To be “the British [x]” is, by definition, to follow a hard act – and imitation is often the limit of such groups’ ambition. Eternal bounced mildly around the Top 5 for a few years, making records I remember a great deal less well or fondly than “My Lovin’” or “Free Your Mind”. When Louise Nurding left the group to strike out solo, she did exactly the same. So “I Wanna Be The Only One” at Number One felt like a reward for patient service, in line with the BRIT Awards Nominations Eternal kept racking up.
But for once the public get a group right: this is Eternal’s most likeable moment, with collaboration bringing out the best in them. I can’t bluff and pretend I know anything about the history of gospel in the 80s and 90s, but clearly the Winans family are a major force in it, and BeBe Winans came to this record with a dozen years’ experience duetting with his sister – mixing it up with female voices is his speciality, and his interplay with the group here is terrific.

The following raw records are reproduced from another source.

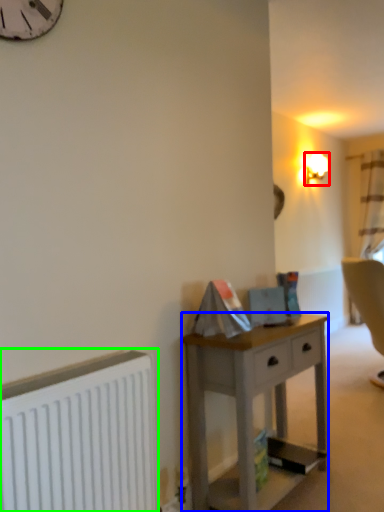
Question: Estimate the real-world distances between objects in this image. Which object is closer to lamp (highlighted by a red box), desk (highlighted by a blue box) or radiator (highlighted by a green box)?

Choices:
 (A) desk
 (B) radiator

Answer: (A)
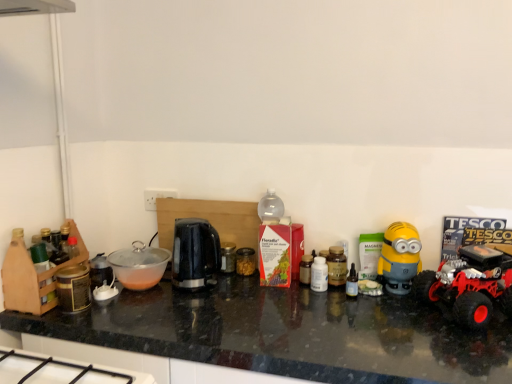
Identify the location of free location in front of red rubber toy truck at right. (x=472, y=354).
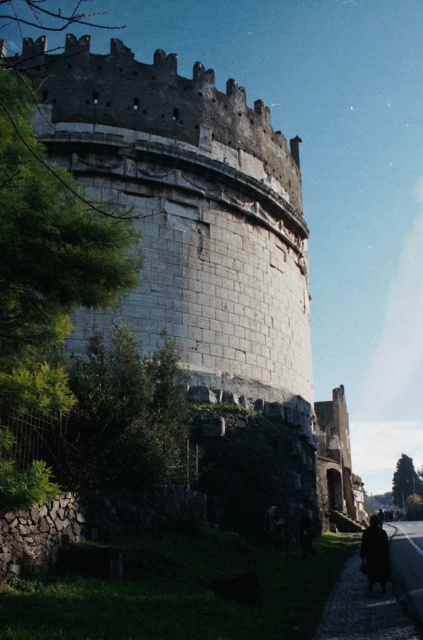
You are standing at the point marked by the coordinates point (x=200, y=221) in the image. Based on the scene described, what structure are you directly at the center of?

You are directly at the center of the white stone fort at center, as indicated by the coordinates point (x=200, y=221).

You are standing on the cobblestone path next to the white stone fort at center and want to reach the dark wool coat at lower right. Which direction should you move to get closer to the coat?

Since the white stone fort at center is closer to you than the dark wool coat at lower right, you should move forward away from the fort towards the lower right direction to reach the coat.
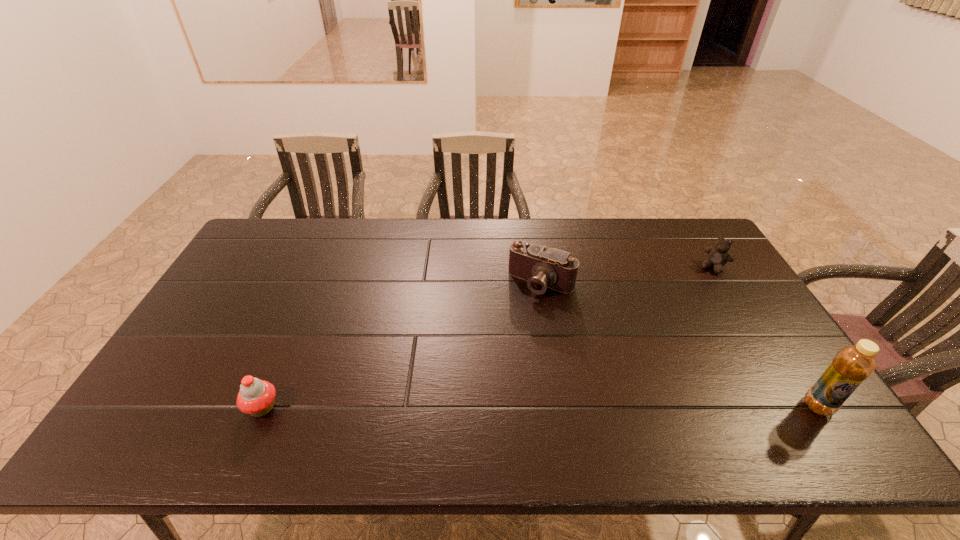
The height and width of the screenshot is (540, 960). Identify the location of blank space located on the front-facing side of the camera. (484, 368).

The width and height of the screenshot is (960, 540). I want to click on free space located on the front-facing side of the camera, so click(x=486, y=365).

Find the location of a particular element. The width and height of the screenshot is (960, 540). object present at the far edge is located at coordinates (718, 256).

The width and height of the screenshot is (960, 540). I want to click on cupcake that is positioned at the near edge, so click(256, 397).

You are a GUI agent. You are given a task and a screenshot of the screen. Output one action in this format:
    pyautogui.click(x=<x>, y=<y>)
    Task: Click on the bottle that is at the near edge
    The height and width of the screenshot is (540, 960).
    Given the screenshot: What is the action you would take?
    pyautogui.click(x=852, y=365)

You are a GUI agent. You are given a task and a screenshot of the screen. Output one action in this format:
    pyautogui.click(x=<x>, y=<y>)
    Task: Click on the bottle located in the right edge section of the desktop
    This screenshot has width=960, height=540.
    Given the screenshot: What is the action you would take?
    pyautogui.click(x=852, y=365)

Image resolution: width=960 pixels, height=540 pixels. I want to click on teddy bear positioned at the right edge, so click(718, 256).

You are a GUI agent. You are given a task and a screenshot of the screen. Output one action in this format:
    pyautogui.click(x=<x>, y=<y>)
    Task: Click on the object at the far right corner
    The width and height of the screenshot is (960, 540).
    Given the screenshot: What is the action you would take?
    [x=718, y=256]

This screenshot has width=960, height=540. Identify the location of object that is positioned at the near right corner. (852, 365).

Identify the location of vacant space at the far edge of the desktop. The width and height of the screenshot is (960, 540). (451, 258).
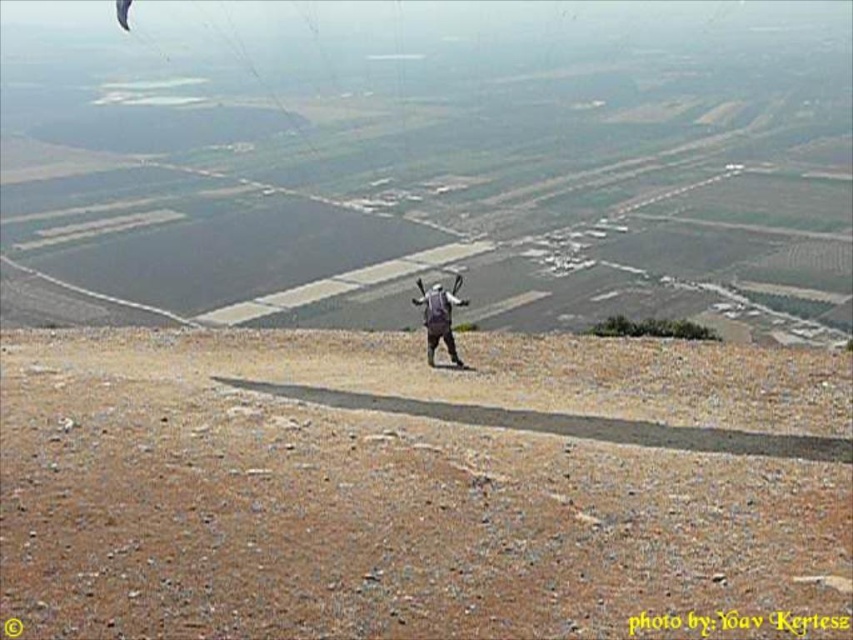
Which is above, brown gravel at center or matte gray backpack at center?

matte gray backpack at center is higher up.

Between brown gravel at center and matte gray backpack at center, which one appears on the right side from the viewer's perspective?

From the viewer's perspective, brown gravel at center appears more on the right side.

I want to click on brown gravel at center, so [x=409, y=484].

This screenshot has height=640, width=853. Identify the location of brown gravel at center. (409, 484).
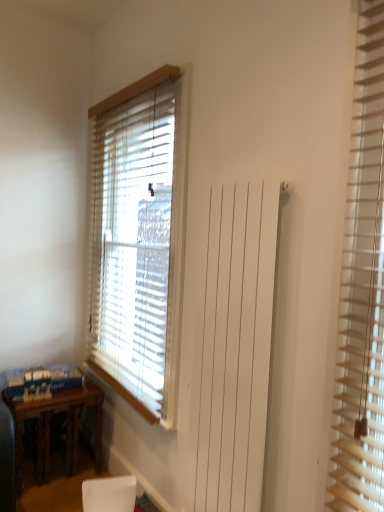
Question: Considering the relative sizes of brown wooden table at lower left and white matte armchair at lower center in the image provided, is brown wooden table at lower left bigger than white matte armchair at lower center?

Choices:
 (A) yes
 (B) no

Answer: (A)

Question: Is brown wooden table at lower left outside of white matte armchair at lower center?

Choices:
 (A) no
 (B) yes

Answer: (B)

Question: Is brown wooden table at lower left positioned far away from white matte armchair at lower center?

Choices:
 (A) no
 (B) yes

Answer: (A)

Question: Does brown wooden table at lower left have a greater height compared to white matte armchair at lower center?

Choices:
 (A) yes
 (B) no

Answer: (A)

Question: From the image's perspective, would you say brown wooden table at lower left is positioned over white matte armchair at lower center?

Choices:
 (A) no
 (B) yes

Answer: (B)

Question: Looking at their shapes, would you say wooden blinds at center, which is counted as the 2th window blind, starting from the front, is wider or thinner than white matte armchair at lower center?

Choices:
 (A) thin
 (B) wide

Answer: (A)

Question: Is wooden blinds at center, which is counted as the 1th window blind, starting from the left, bigger or smaller than white matte armchair at lower center?

Choices:
 (A) small
 (B) big

Answer: (B)

Question: Considering the positions of wooden blinds at center, which is counted as the 1th window blind, starting from the left, and white matte armchair at lower center in the image, is wooden blinds at center, which is counted as the 1th window blind, starting from the left, taller or shorter than white matte armchair at lower center?

Choices:
 (A) short
 (B) tall

Answer: (B)

Question: Is wooden blinds at center, which is counted as the 1th window blind, starting from the left, in front of or behind white matte armchair at lower center in the image?

Choices:
 (A) behind
 (B) front

Answer: (A)

Question: Would you say wooden blinds at center, the first window blind viewed from the back, is to the left or to the right of brown wooden table at lower left in the picture?

Choices:
 (A) left
 (B) right

Answer: (B)

Question: In the image, is wooden blinds at center, which appears as the second window blind when viewed from the right, positioned in front of or behind brown wooden table at lower left?

Choices:
 (A) front
 (B) behind

Answer: (A)

Question: Is point (150, 324) positioned closer to the camera than point (16, 429)?

Choices:
 (A) farther
 (B) closer

Answer: (B)

Question: From a real-world perspective, is wooden blinds at center, which is counted as the 2th window blind, starting from the front, positioned above or below brown wooden table at lower left?

Choices:
 (A) below
 (B) above

Answer: (B)

Question: Considering the positions of point (352, 253) and point (46, 456), is point (352, 253) closer or farther from the camera than point (46, 456)?

Choices:
 (A) closer
 (B) farther

Answer: (A)

Question: From the image's perspective, is wooden blinds at right, the 2th window blind in the back-to-front sequence, positioned above or below brown wooden table at lower left?

Choices:
 (A) above
 (B) below

Answer: (A)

“I Wanna Be The Only One” is purring along before he gets there – the first verse setting up the shape of the song, with a solo voice cradled by those soft “yeah yeah yeah yeah” backing pulses. But Winans wakes everyone up, sidling into the song like a televangelist – “Now you deserve a mansion / You can have the best in life” – and as soon as he arrives Eternal relax and start to enjoy themselves. Winans’ presence makes the song a nonsense as a narrative – who’s meant to be soothing who anymore? Where’s this pain that’s being erased? (BeBe Winans certainly doesn’t have an ounce of it). But that’s fine – his swaggering entrance is just a signal to appreciate the song as pure collaboration, to enjoy the heaped key changes, the vamps, the ecstatic group pile-on at the end.
The main downer is the backing, which sounds stiff and tinny – if Eternal were put together along a 1990 R&B girl group model, the beat still sounds stuck back there. As for the horns, it was a genuine surprise to find they’re credited to human beings. The backing gives the record a cheap gloss, an air of megachurch tackiness. Luckily it gets overwhelmed, lost in the tumble of voices at the end, all those overlapping “the only one – the only one” shouts. This sort of secular gospel climax has a bit of the motivational speaker about it, Winans clapping and coaxing the girls into being the best Eternal they can be. Subtle it isn’t, but it’s the most untroubled and joyful Number One of 1997 so far.